As this novel opens, it is 1990 and Grace Tillman, who has lived all her life in the tiny logging town of Prosperity, Washington, has just graduated from high school and is facing a very uncertain future. The spotted owl controversy is about to destroy her world before she has had her chance to learn who she is and what it means to be a part of this community.

Grace is an orphan, her mother gone since she was four and her father killed by an erratically cut cedar three years before the story opens. She has set her sights on moving to the city and turning her back on all she's known when she meets Charlie Roberge, an independent log truck driver willing to break the law to hold on to his way of life. Charlie's arrival in Prosperity is both a homecoming and a desperate grab at a lifeline. Though the bed of his Peterbilt is empty, he is bringing with him a secret that will challenge both his and Grace's sense of identity and ultimately teach them about the complexities of loyalty, love, and loss. In the process, Grace will find herself as an artist and an independent woman in a world where neither is welcome.

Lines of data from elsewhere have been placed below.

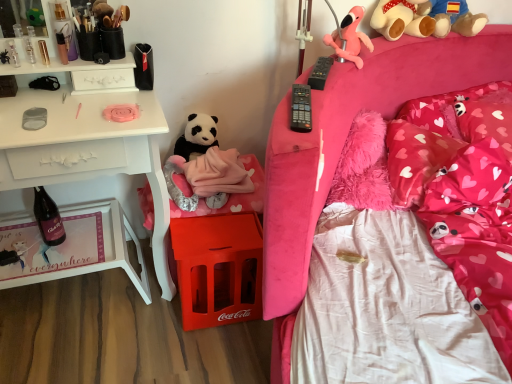
Question: From a real-world perspective, is clear plastic bottles at upper left, the 3th toiletry when ordered from right to left, located beneath metallic gold lip balm at upper left, arranged as the second toiletry when viewed from the right?

Choices:
 (A) yes
 (B) no

Answer: (B)

Question: From the image's perspective, is clear plastic bottles at upper left, the 3th toiletry when ordered from right to left, over metallic gold lip balm at upper left, arranged as the second toiletry when viewed from the right?

Choices:
 (A) no
 (B) yes

Answer: (B)

Question: From a real-world perspective, is clear plastic bottles at upper left, the first toiletry positioned from the left, on metallic gold lip balm at upper left, positioned as the second toiletry in left-to-right order?

Choices:
 (A) yes
 (B) no

Answer: (A)

Question: Considering the relative sizes of clear plastic bottles at upper left, the first toiletry positioned from the left, and metallic gold lip balm at upper left, arranged as the second toiletry when viewed from the right, in the image provided, is clear plastic bottles at upper left, the first toiletry positioned from the left, shorter than metallic gold lip balm at upper left, arranged as the second toiletry when viewed from the right,?

Choices:
 (A) no
 (B) yes

Answer: (A)

Question: Is clear plastic bottles at upper left, the 3th toiletry when ordered from right to left, taller than metallic gold lip balm at upper left, arranged as the second toiletry when viewed from the right?

Choices:
 (A) yes
 (B) no

Answer: (A)

Question: Relative to translucent plastic lip balm at upper left, placed as the 1th toiletry when sorted from right to left, is shiny white tray at lower left in front or behind?

Choices:
 (A) behind
 (B) front

Answer: (A)

Question: Is shiny white tray at lower left inside the boundaries of translucent plastic lip balm at upper left, the third toiletry positioned from the left, or outside?

Choices:
 (A) outside
 (B) inside

Answer: (A)

Question: Does point (111, 263) appear closer or farther from the camera than point (64, 44)?

Choices:
 (A) farther
 (B) closer

Answer: (A)

Question: From a real-world perspective, relative to translucent plastic lip balm at upper left, the third toiletry positioned from the left, is shiny white tray at lower left vertically above or below?

Choices:
 (A) below
 (B) above

Answer: (A)

Question: Considering their positions, is matte glass bottle at lower left located in front of or behind red plastic crate at lower center?

Choices:
 (A) behind
 (B) front

Answer: (A)

Question: Is matte glass bottle at lower left taller or shorter than red plastic crate at lower center?

Choices:
 (A) short
 (B) tall

Answer: (A)

Question: Looking at their shapes, would you say matte glass bottle at lower left is wider or thinner than red plastic crate at lower center?

Choices:
 (A) thin
 (B) wide

Answer: (A)

Question: From the image's perspective, is matte glass bottle at lower left positioned above or below red plastic crate at lower center?

Choices:
 (A) below
 (B) above

Answer: (B)

Question: Considering the positions of clear plastic bottles at upper left, the 3th toiletry when ordered from right to left, and brown plush teddy bear at upper right in the image, is clear plastic bottles at upper left, the 3th toiletry when ordered from right to left, bigger or smaller than brown plush teddy bear at upper right?

Choices:
 (A) small
 (B) big

Answer: (A)

Question: Considering the positions of point (29, 56) and point (434, 9), is point (29, 56) closer or farther from the camera than point (434, 9)?

Choices:
 (A) farther
 (B) closer

Answer: (B)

At its height, the world of logging in the Pacific Northwest was both brutal and beautiful. When the conservation movement sent protestors into the woods and the government began to place the needs of a small, shy bird above those of families who had lived for generations off the harvest of those woods, the conflicts that erupted were fierce and heartbreaking. What We Take for Truth tells a story that both defends a way of life that is dying and celebrates a landscape that is being lost.